Chame o ladrão
Num Estado em que maca é contabilizada como vaga em prisão, é preciso encarar indicadores com um pé atrás
Declarações sinceras de políticos ou governantes, muitas vezes, costumam
dar pistas: o sujeito está deixando o cargo e resolveu falar a verdade;
ou então trata-se de confissão de incompetência.
Ainda é cedo para saber onde encaixar afirmações como a do secretário da
Segurança Pública de São Paulo, Fernando Grella, diante da escalada de
roubos no Estado. As palavras chegam a ser desconcertantes. "Estou
estudando. Dentro de uma ou duas semanas a gente vai ter alguma
conclusão a respeito [...]. Não adianta dizer que é isso ou aquilo,
porque isso é achismo'. Precisamos nos debruçar, estudar, fazer o
diagnóstico."
Enquanto o secretário se debruça, São Paulo vive uma epidemia de
criminalidade. Segundo manchete desta Folha, o número de roubos cresceu
em 11 das 12 macrorregiões do Estado entre janeiro e maio, na comparação
com o ano passado. A capital liderou a alta: 42%. O mais alarmante é
uma das explicações oficiais. Diz que o índice disparou porque agora é
possível registrar ocorrências pela internet. A acreditar na tese, é
provável que nos últimos anos o volume de roubos tenha sido
artificialmente rebaixado por falta de notificações das vítimas. O que,
vamos e venhamos, só piora o cenário.
Num Estado em que macas em enfermaria são contabilizadas como vagas em
presídio e apenas um em cada dez casos de roubo motivam um inquérito, o
bom senso recomenda encarar indicadores com um pé atrás. Tanto para o
bem, quanto para o mal.
Aqui vai um exemplo. O governo tucano não desperdiça chances de
comemorar a pretensa queda de homicídios. Ótimo se fosse assim mesmo.

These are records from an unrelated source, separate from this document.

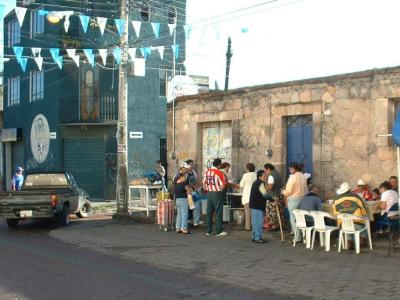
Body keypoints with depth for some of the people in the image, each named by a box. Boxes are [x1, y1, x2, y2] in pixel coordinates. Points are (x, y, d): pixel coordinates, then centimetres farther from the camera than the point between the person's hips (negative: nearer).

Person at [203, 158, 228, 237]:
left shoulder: (207, 172, 5)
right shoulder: (219, 173, -13)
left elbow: (204, 183, 9)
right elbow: (223, 185, -15)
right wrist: (221, 189, 6)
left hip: (209, 193, 6)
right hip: (217, 194, -6)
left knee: (209, 212, 10)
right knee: (218, 212, 0)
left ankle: (208, 231, 13)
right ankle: (219, 231, 2)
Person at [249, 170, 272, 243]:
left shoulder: (256, 183, 17)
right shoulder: (260, 183, -15)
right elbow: (265, 195, -18)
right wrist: (272, 199, -8)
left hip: (255, 205, 11)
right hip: (258, 206, -11)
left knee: (255, 221, 14)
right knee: (258, 221, -8)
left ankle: (255, 237, 20)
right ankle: (257, 238, -7)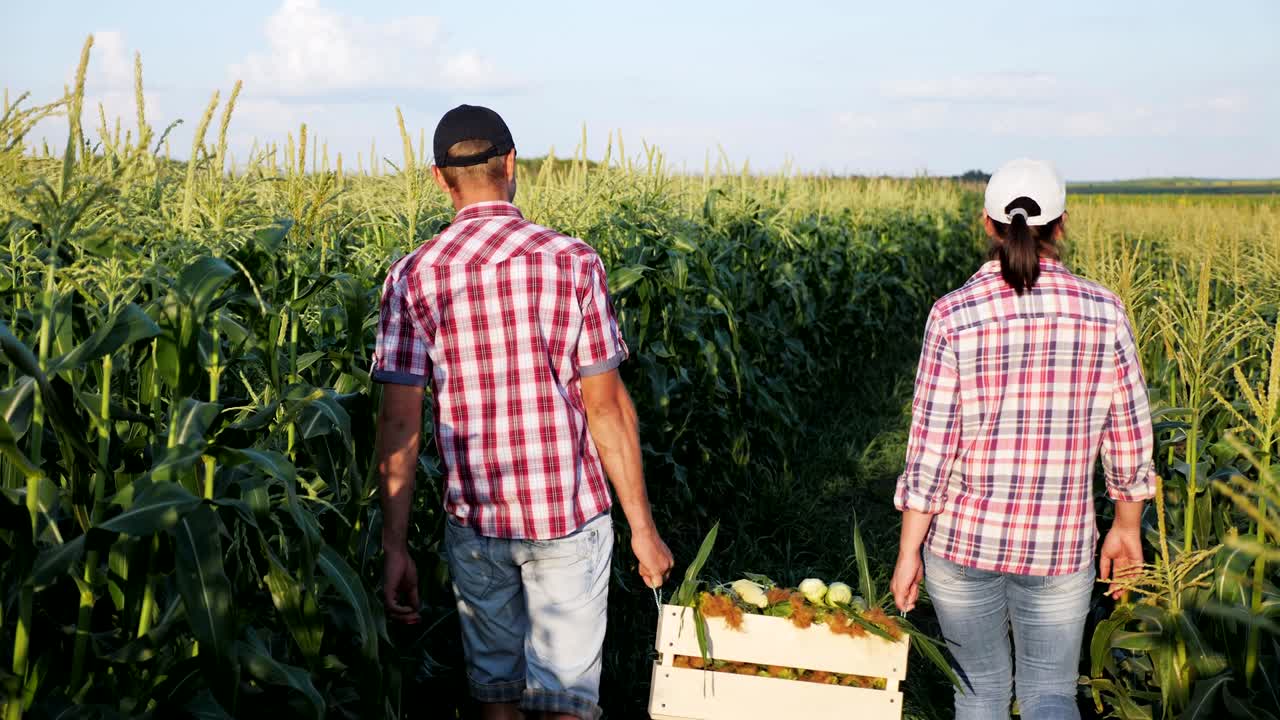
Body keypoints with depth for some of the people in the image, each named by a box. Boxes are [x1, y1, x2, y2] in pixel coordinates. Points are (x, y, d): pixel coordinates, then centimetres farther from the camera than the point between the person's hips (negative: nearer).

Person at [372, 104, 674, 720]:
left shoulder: (411, 278, -3)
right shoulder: (572, 261, -7)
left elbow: (399, 422, -5)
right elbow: (605, 404, -7)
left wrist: (394, 545, 1)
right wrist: (642, 527, 0)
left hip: (474, 519, 2)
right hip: (569, 515, -2)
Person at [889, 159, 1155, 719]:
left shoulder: (954, 315, -13)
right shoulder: (1104, 311, -7)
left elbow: (931, 450, -12)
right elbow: (1129, 437, 1)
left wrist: (908, 553, -3)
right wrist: (1127, 525, 16)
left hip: (962, 540, 0)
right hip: (1059, 548, 1)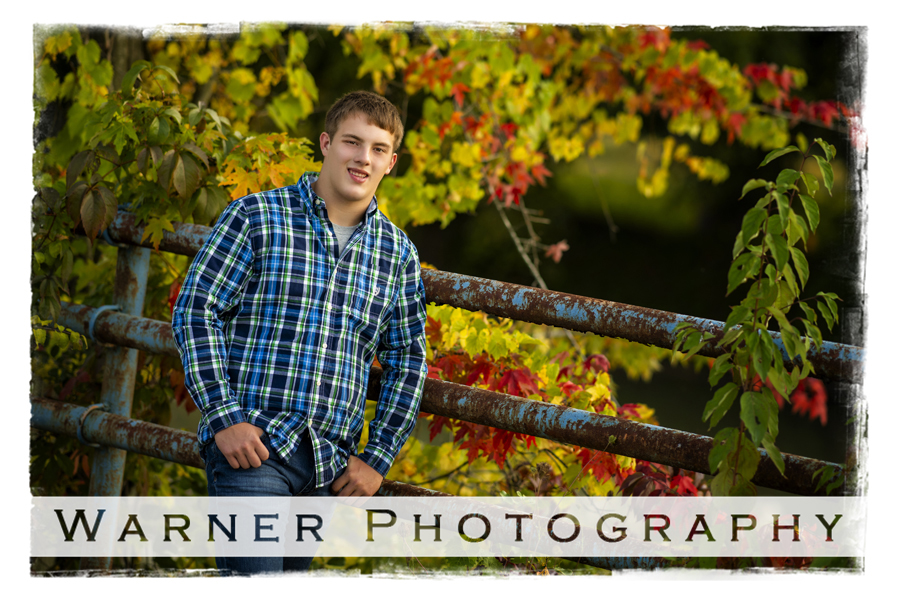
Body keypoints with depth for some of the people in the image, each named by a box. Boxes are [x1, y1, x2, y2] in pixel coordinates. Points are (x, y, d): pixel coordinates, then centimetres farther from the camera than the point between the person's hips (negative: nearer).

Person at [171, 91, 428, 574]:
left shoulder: (397, 253, 12)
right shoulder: (255, 217, 0)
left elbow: (408, 360, 17)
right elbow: (194, 312, -3)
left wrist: (378, 458, 9)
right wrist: (224, 417, -12)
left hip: (329, 464, 5)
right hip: (251, 445, -5)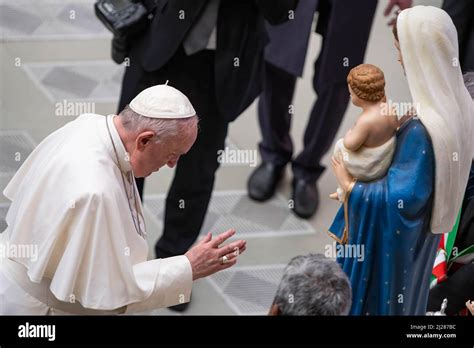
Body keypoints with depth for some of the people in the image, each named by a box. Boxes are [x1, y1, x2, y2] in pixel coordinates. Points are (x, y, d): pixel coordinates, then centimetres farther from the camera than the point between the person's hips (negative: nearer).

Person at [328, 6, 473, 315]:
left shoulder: (422, 127, -37)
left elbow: (402, 197, -31)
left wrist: (351, 186, -18)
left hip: (394, 239, -8)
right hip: (421, 228, 8)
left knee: (379, 295, 13)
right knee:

Digo mais: todos torcemos para isso. Então surge a dúvida: até que ponto
tais números não são obra da "contabilidade criativa" que o governador
critica na esfera federal, mas que ele mesmo pratica nos dados que
distribui à imprensa? Tomando emprestado o repertório da meteorologia,
por mais que o governo paulista festeje dados sobre a queda do número de
mortes, a "sensação térmica" de insegurança no Estado é muito pior do
que imagina o pessoal do Bandeirantes. Basta ouvir as ruas e prestar
atenção ao próprio noticiário.
Até hoje, as autoridades paulistas não deram uma explicação convincente
ao papel exercido por facções como o PCC no comando da criminalidade,
mesmo seus líderes estando formalmente na cadeia. Tampouco sabe-se de
medidas eficazes para coibir delitos; assiste-se apenas a operações
espalhafatosas para ganhar espaço em telejornais. Quando não é assim,
parte-se para práticas do Velho Oeste: oferecer recompensas para quem
denunciar malfeitores. A valorização da função policial, sobretudo a
preventiva, esgota-se em discursos e promessas nunca cumpridas. Tudo
isso sem falar no péssimo exemplo da complacência com a corrupção e com
os larápios incrustados no aparelho do Estado.
Sem atacar esses males, continuaremos apenas a ouvir lamúrias e perder a carteira, quando não conhecidos e familiares.